A sensação que se tem enquanto se assiste A Dama Oculta é que Hitchcock estava treinando seu estilo para que mais tarde se tornasse um diretor que trabalha quase que unicamente no gênero do suspense, embora use do humor negro com bastante frequência.
Isso não quer dizer que este é um filme ruim ou que ele não vai agradar aos fãs do diretor, muito pelo contrário. O longa é bem interessante, prende a atenção e deixa o telespectador ansioso e curioso para desvendar o mistério que circunda o desaparecimento da Srta. Froy – ou talvez a alucinação de Iris -, ele só demora um pouco para engrenar.
Aspectos técnicos de A Dama Oculta
O filme é bem produzido e, mesmo sendo antigo, não soa datado. É óbvio que o longa usa de técnicas que hoje estão ultrapassadas e que podem ser apontadas e reconhecidas pelos telespectadores atuais, mas elas não atrapalham a história e nem a apreciação total do filme.
O filme difere de outros longas do diretor porque não apresenta aspectos do suspense logo no início, e demora um pouco para prender, mas quando começa a apresentar sua trama, rapidamente se torna interessante e se desenvolve em um ritmo quase frenético. A Dama Oculta apresenta ainda um jogo interessante de sombras, que revela e esconde na mesma medida, e que aumenta a sensação de suspense e de claustrofobia.
O cenário escolhido é o grande catalisador desses sentimentos, uma vez que esses passageiros se veem presos em um lugar relativamente pequeno e de onde, na teoria, eles não podem sair. Se ninguém pode sair, é realmente estranho que a Srta. Froy desapareça sem deixar vestígios. Os outros passageiros dão a entender que talvez ela nunca tenha existido e que tudo não passou de uma alucinação de Iris, mas o público, que acompanha o filme pelos olhos de Iris, também viu a Srta. Froy e tem a tendência a supor que a governanta existe, ao mesmo tempo que o fato de acompanharmos pelo ponto de vista da protagonista, também faz com que questionemos se também acompanhamos suas alucinações.
E o que mais?
É fácil, no entanto, se afeiçoar de Iris, da Srta. Froy e de Gilbert, por isso, a tendência é torcer para que eles estejam certos e desvendem o mistério. A atuação de Margaret Lockwood, Michael Redgrave e May Whitty ajudam a aumentar essa sensação.

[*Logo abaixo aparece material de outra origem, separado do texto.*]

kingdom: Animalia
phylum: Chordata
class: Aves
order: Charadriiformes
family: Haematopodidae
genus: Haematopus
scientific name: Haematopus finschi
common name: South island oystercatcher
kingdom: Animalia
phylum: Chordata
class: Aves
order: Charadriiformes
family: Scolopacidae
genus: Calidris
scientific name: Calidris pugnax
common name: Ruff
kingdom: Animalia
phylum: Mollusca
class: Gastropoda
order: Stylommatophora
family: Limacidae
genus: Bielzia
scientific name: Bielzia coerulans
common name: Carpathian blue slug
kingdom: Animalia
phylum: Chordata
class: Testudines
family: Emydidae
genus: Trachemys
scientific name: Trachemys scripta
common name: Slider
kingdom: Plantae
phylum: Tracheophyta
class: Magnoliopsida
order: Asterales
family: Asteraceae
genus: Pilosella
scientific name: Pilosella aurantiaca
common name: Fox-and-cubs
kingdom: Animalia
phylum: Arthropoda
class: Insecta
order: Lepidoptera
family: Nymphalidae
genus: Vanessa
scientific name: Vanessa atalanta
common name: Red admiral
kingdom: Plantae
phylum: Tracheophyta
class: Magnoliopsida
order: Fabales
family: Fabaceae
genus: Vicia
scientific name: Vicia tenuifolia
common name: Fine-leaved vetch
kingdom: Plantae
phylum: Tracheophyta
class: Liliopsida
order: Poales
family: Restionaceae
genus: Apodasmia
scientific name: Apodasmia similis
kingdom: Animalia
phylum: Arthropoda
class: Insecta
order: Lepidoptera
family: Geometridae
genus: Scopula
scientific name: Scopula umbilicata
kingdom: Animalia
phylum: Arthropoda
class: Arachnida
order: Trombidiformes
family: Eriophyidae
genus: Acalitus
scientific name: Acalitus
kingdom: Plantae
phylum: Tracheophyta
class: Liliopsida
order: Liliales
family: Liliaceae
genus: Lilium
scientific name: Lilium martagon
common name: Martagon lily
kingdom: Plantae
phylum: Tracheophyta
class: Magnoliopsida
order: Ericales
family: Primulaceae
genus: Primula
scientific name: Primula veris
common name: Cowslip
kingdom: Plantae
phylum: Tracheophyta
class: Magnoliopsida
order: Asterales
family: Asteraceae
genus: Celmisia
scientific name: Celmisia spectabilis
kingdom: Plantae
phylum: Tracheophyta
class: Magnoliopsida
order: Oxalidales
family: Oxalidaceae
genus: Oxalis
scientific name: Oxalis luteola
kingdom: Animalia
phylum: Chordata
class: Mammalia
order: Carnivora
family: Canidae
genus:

O filme tem alguns aspectos meio óbvios na sua trama, como por exemplo, a raiva entre Iris e Gilbert, que sabemos que mais cedo ou mais tarde, vai virar amor, mas o mistério por trás da história é de fato surpreendente.
A Dama Oculta tem tudo que um suspense precisa: um cenário claustrofóbico, personagens inteligentes e interessantes e uma trama intricada e misteriosa, e é um prato cheio não só para os fãs de Hitchcock, mas para qualquer pessoa que goste de investigar uma história enigmática. O filme chega ao Belas Artes à La Carte no dia 24 de junho.